## WHAT YOU HAVE TO DO:
Your reply should hold the line containing "Liar, Tidak" and every later line of the records, reproduced exactly, and no other lines.

Stored dataset items
[Start of section]

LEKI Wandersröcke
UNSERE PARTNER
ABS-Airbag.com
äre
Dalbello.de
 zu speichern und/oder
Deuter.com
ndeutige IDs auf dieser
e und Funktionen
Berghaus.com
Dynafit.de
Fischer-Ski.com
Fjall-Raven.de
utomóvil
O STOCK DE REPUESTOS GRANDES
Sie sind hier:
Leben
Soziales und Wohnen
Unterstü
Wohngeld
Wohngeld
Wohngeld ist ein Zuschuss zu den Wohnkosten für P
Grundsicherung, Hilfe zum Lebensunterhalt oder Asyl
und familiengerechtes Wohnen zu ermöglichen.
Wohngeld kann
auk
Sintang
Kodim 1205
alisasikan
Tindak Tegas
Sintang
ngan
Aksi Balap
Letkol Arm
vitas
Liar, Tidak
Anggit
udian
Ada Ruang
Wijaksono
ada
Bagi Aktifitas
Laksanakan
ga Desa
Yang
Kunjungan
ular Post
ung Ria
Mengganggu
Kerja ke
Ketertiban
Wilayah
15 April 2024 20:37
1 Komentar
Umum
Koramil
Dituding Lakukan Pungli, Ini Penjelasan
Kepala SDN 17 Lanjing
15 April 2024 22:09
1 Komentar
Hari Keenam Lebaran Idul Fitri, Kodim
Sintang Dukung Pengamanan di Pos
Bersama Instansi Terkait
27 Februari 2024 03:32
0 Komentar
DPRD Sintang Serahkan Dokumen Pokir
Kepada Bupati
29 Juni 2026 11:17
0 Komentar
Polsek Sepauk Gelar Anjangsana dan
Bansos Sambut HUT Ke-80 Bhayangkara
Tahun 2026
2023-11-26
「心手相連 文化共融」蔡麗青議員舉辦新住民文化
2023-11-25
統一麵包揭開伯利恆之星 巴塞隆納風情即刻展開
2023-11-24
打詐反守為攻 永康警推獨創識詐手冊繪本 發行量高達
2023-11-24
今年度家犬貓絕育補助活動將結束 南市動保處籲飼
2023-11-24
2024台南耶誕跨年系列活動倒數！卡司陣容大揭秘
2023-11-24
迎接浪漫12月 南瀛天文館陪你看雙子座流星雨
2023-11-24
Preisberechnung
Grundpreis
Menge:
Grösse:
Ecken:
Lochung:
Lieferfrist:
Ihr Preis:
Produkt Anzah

[End of section]

## YOUR SOLUTION:
Liar, Tidak
Anggit
udian
Ada Ruang
Wijaksono
ada
Bagi Aktifitas
Laksanakan
ga Desa
Yang
Kunjungan
ular Post
ung Ria
Mengganggu
Kerja ke
Ketertiban
Wilayah
15 April 2024 20:37
1 Komentar
Umum
Koramil
Dituding Lakukan Pungli, Ini Penjelasan
Kepala SDN 17 Lanjing
15 April 2024 22:09
1 Komentar
Hari Keenam Lebaran Idul Fitri, Kodim
Sintang Dukung Pengamanan di Pos
Bersama Instansi Terkait
27 Februari 2024 03:32
0 Komentar
DPRD Sintang Serahkan Dokumen Pokir
Kepada Bupati
29 Juni 2026 11:17
0 Komentar
Polsek Sepauk Gelar Anjangsana dan
Bansos Sambut HUT Ke-80 Bhayangkara
Tahun 2026
2023-11-26
「心手相連 文化共融」蔡麗青議員舉辦新住民文化
2023-11-25
統一麵包揭開伯利恆之星 巴塞隆納風情即刻展開
2023-11-24
打詐反守為攻 永康警推獨創識詐手冊繪本 發行量高達
2023-11-24
今年度家犬貓絕育補助活動將結束 南市動保處籲飼
2023-11-24
2024台南耶誕跨年系列活動倒數！卡司陣容大揭秘
2023-11-24
迎接浪漫12月 南瀛天文館陪你看雙子座流星雨
2023-11-24
Preisberechnung
Grundpreis
Menge:
Grösse:
Ecken:
Lochung:
Lieferfrist:
Ihr Preis:
Produkt Anzah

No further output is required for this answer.